++++ Supplied data
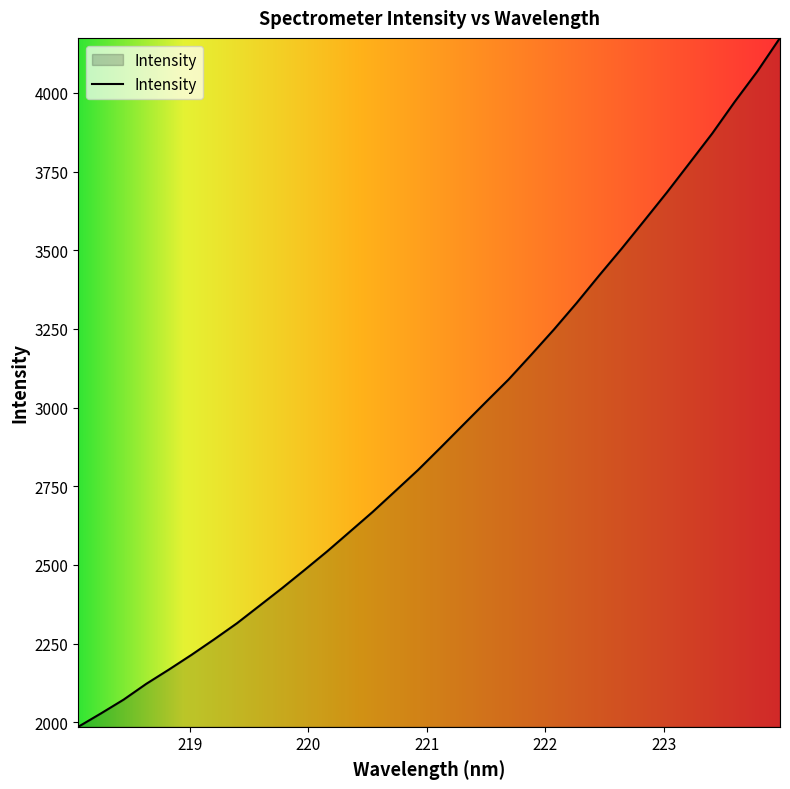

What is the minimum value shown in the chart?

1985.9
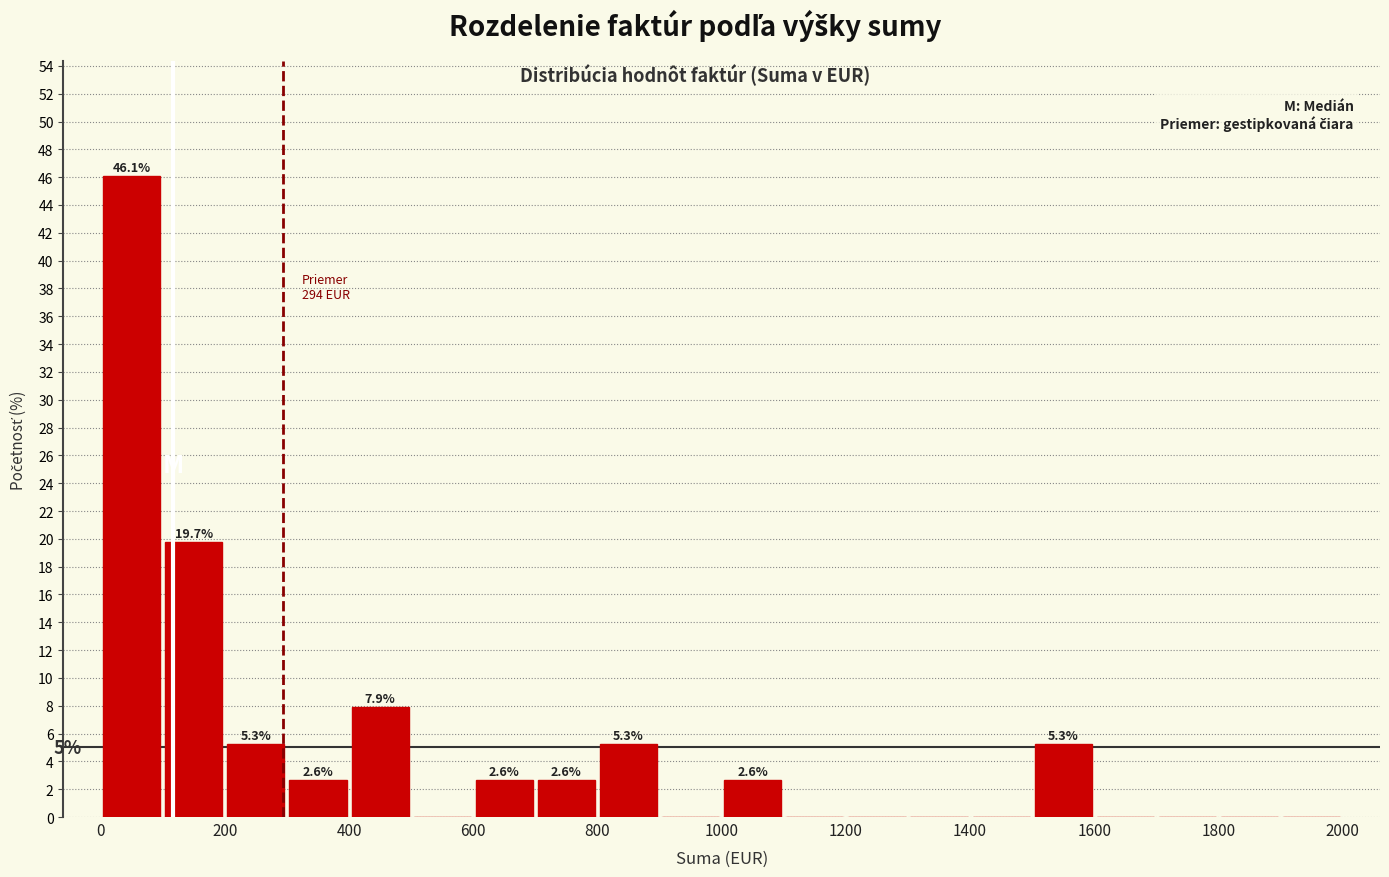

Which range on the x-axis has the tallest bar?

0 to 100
++++++++
### Problem to solve:
Can you rewrite all of the records above with "chart" changed to "graph" and nothing else altered, leaving the pictures out?

### Exercise result:
What is the minimum value shown in the graph?

1985.9

Which range on the x-axis has the tallest bar?

0 to 100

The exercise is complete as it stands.